Given text Block Start
History: The Water-Babies, A Fairy Tale for a Land Baby is a children's novel. Written in 1862–1863 as a serial for Macmillan's Magazine, it was first published in its entirety in 1863. The book was extremely popular in England during its day, and was a mainstay of British children's literature for many decades.
Plot: The protagonist is Tom, a young chimney sweep, who falls into a river after encountering an upper-class girl named Ellie and being chased out of her house. There he dies and is transformed into a "water baby", as he is told by a caddis fly—an insect that sheds its skin—and begins his moral education. The story is thematically concerned with Christian redemption, though Kingsley also uses the book to argue that England treats its poor badly, and to question child labour, among other themes.
Tom embarks on a series of adventures and lessons, and enjoys the community of other water babies once he proves himself a moral creature. The major spiritual leaders in his new world are the fairies Mrs. Doasyouwouldbedoneby, Mrs. Bedonebyasyoudid, and Mother Carey. Weekly, Tom is allowed the company of Ellie, who drowned after he did.
Grimes, his old master, drowns as well, and in his final adventure, Tom travels to the end of the world to attempt to help the man where he is being punished for his misdeeds. Tom helps Grimes to find repentance, and Grimes will be given a second chance if he can successfully perform a final penance. By proving his willingness to do things he does not like, if they are the right things to do, Tom earns himself a return to human form, and becomes "a great man of science" who "can plan railways, and steam-engines, and electric telegraphs, and rifled guns, and so forth". He and Ellie are united, although the book claims that they never marry.
Review: In the style of Victorian-era novels, The Water-Babies is a didactic moral fable. In it, Kingsley expresses many of the common prejudices of that time period, and the book includes dismissive or insulting references to Americans, Jews, blacks, and Catholics particularly the Irish. These views may have played a role in the book's gradual fall from popularity.
Given text Block End
▸ Problems to work on:
1. Answer these questions using the passage on The Water-Babies.
(a) In what year was the book first published in its entirety?
(b) What creature tells Tom that he has become a "water baby"?
(c) Who was Tom's old master?
2. Reproduce the stretch of the passage on The Water-Babies from "Review: In the" through "fall from popularity.".
Dataset excerpts Block Start
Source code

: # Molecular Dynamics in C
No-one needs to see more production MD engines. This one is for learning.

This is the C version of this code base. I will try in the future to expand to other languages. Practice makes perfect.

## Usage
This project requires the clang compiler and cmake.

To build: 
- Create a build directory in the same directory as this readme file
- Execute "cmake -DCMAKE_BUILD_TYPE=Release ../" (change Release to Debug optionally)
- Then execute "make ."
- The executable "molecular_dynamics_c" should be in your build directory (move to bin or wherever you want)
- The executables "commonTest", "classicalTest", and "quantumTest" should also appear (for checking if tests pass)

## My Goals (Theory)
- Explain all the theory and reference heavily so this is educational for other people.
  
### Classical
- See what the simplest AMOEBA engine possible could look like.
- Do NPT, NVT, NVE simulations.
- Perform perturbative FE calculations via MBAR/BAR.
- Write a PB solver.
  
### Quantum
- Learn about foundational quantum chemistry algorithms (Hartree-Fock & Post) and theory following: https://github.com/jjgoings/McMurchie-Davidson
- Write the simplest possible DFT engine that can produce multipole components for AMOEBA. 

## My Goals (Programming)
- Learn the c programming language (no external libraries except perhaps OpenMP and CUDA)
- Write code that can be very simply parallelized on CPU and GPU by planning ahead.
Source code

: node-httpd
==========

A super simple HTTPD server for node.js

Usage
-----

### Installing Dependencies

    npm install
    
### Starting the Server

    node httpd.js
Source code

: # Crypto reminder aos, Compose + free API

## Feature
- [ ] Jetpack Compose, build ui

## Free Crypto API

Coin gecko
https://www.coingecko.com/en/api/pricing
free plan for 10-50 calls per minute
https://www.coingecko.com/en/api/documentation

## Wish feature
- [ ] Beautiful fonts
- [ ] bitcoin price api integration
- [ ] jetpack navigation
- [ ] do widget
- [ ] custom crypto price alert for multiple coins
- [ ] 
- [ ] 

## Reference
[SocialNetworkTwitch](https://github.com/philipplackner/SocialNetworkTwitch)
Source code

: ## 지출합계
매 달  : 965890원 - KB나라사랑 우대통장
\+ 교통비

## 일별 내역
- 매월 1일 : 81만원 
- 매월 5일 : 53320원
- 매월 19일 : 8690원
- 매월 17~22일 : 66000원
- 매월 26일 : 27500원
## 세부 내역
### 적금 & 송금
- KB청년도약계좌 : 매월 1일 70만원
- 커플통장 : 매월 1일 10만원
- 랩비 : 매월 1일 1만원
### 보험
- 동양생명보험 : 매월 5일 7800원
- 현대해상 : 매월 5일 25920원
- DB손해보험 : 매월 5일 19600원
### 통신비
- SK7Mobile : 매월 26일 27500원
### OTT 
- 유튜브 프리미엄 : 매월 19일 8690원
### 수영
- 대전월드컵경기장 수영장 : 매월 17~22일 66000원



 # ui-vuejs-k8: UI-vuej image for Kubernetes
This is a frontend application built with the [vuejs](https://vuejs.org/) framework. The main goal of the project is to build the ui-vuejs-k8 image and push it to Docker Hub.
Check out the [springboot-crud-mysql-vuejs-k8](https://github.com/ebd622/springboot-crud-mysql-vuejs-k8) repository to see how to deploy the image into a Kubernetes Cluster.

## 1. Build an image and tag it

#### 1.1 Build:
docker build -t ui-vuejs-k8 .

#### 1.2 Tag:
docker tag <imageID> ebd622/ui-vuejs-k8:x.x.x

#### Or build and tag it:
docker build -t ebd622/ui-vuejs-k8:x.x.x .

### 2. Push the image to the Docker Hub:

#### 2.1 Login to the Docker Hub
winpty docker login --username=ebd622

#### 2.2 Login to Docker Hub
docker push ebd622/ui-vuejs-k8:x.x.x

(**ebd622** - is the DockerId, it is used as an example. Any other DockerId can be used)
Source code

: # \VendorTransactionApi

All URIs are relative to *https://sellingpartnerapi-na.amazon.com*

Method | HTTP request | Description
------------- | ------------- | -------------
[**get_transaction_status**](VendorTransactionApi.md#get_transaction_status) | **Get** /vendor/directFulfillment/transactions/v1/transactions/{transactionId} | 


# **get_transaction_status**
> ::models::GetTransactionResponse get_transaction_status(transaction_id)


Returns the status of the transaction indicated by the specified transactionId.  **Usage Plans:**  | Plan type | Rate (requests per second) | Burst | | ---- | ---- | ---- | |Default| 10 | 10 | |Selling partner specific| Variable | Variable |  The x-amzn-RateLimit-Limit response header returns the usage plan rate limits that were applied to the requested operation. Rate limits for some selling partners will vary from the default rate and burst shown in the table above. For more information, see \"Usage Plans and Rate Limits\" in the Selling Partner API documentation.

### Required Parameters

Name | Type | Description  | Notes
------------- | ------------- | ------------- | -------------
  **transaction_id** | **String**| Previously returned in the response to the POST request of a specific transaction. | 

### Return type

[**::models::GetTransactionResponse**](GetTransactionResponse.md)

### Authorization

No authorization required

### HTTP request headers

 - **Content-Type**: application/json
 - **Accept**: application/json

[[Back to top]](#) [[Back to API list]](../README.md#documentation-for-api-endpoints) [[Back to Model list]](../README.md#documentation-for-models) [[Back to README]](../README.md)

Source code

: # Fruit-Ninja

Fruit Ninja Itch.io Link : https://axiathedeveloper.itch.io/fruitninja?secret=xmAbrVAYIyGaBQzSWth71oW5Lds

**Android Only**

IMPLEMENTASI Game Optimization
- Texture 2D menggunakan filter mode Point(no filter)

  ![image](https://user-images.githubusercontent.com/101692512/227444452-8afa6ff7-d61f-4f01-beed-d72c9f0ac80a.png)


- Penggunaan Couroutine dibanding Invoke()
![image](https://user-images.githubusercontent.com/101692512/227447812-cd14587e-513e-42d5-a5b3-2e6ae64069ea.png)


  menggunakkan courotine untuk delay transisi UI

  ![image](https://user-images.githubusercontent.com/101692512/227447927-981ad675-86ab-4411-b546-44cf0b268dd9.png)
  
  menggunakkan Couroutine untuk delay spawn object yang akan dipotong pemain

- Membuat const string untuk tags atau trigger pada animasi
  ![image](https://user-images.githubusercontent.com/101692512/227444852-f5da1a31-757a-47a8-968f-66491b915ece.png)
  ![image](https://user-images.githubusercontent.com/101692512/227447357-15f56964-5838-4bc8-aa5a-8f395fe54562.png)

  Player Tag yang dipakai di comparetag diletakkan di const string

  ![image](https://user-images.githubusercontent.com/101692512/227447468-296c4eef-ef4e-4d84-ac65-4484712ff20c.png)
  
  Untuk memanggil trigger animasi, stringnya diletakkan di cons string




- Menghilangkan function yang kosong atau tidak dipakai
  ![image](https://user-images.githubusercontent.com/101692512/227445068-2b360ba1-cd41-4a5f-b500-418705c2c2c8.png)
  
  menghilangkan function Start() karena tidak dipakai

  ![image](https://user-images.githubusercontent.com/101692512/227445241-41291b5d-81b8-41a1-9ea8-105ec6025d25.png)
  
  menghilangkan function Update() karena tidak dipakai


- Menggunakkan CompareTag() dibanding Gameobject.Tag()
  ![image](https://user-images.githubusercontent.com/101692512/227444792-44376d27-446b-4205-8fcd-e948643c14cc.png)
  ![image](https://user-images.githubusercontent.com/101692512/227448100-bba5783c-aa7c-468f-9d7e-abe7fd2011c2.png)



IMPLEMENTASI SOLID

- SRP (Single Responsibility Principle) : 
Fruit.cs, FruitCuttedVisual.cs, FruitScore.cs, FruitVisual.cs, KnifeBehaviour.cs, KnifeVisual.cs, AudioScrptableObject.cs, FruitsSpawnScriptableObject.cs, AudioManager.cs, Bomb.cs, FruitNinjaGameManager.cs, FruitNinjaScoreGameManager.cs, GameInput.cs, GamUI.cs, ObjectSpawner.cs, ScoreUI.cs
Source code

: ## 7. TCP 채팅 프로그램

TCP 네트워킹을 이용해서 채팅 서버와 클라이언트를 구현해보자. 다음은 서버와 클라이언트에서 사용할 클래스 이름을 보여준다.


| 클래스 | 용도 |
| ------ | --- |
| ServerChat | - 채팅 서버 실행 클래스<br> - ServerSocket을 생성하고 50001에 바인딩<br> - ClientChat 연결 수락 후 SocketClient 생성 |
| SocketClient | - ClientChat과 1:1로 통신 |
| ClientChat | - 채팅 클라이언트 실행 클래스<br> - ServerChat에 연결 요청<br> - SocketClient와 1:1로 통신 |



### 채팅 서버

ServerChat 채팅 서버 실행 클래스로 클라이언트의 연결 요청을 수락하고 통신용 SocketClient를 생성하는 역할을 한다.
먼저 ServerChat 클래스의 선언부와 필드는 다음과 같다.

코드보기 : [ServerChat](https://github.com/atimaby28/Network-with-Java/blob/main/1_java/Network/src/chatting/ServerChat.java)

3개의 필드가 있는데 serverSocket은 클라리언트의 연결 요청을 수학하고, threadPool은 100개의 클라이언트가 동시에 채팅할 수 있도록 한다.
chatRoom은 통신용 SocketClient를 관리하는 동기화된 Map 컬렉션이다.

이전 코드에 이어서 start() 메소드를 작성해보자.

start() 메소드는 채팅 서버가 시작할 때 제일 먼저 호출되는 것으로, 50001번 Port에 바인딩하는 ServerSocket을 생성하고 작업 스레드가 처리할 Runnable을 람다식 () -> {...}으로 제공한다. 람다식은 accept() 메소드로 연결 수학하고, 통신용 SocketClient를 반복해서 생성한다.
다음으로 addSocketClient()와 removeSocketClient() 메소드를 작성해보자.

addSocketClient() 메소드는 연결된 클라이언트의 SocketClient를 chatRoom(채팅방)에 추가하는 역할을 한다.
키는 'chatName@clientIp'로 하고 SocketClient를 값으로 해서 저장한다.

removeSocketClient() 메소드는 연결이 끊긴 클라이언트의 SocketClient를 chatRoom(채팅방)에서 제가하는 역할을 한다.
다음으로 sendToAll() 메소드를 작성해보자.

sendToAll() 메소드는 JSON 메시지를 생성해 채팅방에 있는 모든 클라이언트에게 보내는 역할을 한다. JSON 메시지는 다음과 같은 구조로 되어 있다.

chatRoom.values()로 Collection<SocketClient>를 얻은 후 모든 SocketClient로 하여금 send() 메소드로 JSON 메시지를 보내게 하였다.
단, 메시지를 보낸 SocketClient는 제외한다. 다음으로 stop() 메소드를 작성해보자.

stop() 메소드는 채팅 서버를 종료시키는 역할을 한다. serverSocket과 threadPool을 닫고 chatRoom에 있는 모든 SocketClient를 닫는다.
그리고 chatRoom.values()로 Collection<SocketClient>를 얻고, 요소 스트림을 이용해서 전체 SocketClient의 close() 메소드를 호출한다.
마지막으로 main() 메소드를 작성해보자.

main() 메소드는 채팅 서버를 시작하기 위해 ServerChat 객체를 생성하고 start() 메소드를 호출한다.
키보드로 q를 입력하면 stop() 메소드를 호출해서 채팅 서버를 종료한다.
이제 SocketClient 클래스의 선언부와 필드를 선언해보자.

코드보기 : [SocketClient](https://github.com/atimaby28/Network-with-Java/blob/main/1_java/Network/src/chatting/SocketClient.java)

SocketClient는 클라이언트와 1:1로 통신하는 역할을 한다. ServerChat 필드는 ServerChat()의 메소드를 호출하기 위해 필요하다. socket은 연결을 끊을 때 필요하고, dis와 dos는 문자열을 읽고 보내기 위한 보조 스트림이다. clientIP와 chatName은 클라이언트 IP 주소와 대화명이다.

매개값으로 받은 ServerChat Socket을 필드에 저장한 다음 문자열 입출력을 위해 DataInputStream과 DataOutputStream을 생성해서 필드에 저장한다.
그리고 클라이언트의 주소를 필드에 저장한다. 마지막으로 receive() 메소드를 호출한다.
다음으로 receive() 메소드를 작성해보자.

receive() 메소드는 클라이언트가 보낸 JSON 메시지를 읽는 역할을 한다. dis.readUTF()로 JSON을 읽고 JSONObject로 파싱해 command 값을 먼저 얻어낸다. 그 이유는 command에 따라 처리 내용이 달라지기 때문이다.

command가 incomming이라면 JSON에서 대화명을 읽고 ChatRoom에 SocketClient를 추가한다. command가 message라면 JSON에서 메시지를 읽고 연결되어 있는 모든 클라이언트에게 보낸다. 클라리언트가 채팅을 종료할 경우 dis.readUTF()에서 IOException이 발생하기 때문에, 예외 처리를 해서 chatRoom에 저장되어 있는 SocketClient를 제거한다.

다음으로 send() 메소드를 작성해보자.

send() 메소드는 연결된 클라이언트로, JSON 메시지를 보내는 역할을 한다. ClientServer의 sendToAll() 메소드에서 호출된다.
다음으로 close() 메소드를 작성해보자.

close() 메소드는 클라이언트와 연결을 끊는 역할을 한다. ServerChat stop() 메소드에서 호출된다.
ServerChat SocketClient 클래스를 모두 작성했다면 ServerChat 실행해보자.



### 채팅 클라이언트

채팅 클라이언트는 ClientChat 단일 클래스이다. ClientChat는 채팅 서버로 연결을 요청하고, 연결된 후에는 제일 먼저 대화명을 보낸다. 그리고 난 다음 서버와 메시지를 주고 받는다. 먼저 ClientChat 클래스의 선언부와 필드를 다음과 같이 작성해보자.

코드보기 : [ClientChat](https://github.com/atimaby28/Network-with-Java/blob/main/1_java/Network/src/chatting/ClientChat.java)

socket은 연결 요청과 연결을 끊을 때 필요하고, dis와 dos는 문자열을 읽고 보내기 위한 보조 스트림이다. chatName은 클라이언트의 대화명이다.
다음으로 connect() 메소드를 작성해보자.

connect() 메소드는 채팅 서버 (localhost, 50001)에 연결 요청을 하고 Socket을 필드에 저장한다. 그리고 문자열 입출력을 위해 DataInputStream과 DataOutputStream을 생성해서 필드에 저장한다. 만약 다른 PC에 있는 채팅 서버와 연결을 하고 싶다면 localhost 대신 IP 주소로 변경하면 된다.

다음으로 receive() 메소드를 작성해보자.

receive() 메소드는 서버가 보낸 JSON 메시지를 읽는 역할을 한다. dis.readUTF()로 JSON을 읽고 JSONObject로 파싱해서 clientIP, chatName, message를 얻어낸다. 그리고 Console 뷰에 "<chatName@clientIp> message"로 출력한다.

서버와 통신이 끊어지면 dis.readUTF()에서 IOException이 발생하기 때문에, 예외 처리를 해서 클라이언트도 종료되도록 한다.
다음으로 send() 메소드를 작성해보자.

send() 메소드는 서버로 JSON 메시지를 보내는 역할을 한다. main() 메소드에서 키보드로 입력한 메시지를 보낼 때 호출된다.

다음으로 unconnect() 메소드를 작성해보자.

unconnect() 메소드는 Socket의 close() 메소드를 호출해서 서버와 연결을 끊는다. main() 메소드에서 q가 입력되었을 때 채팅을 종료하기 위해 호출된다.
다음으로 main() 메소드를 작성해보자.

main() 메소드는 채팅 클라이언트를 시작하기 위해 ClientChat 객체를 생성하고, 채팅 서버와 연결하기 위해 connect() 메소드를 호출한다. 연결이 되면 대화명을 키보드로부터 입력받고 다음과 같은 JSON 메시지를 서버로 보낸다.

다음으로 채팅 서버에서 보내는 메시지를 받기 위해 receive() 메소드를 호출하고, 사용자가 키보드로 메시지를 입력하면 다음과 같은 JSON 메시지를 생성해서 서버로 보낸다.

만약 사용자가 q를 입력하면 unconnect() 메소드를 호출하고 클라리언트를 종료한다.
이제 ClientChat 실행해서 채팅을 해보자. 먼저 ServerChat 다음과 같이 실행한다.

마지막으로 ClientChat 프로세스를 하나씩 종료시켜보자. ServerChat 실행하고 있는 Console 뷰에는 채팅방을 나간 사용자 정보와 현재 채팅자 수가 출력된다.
Dataset excerpts Block End
▸ Task-by-task answers:
1.
(a) 1863
(b) A caddis fly
(c) Grimes

2.
Review: In the style of Victorian-era novels, The Water-Babies is a didactic moral fable. In it, Kingsley expresses many of the common prejudices of that time period, and the book includes dismissive or insulting references to Americans, Jews, blacks, and Catholics particularly the Irish. These views may have played a role in the book's gradual fall from popularity.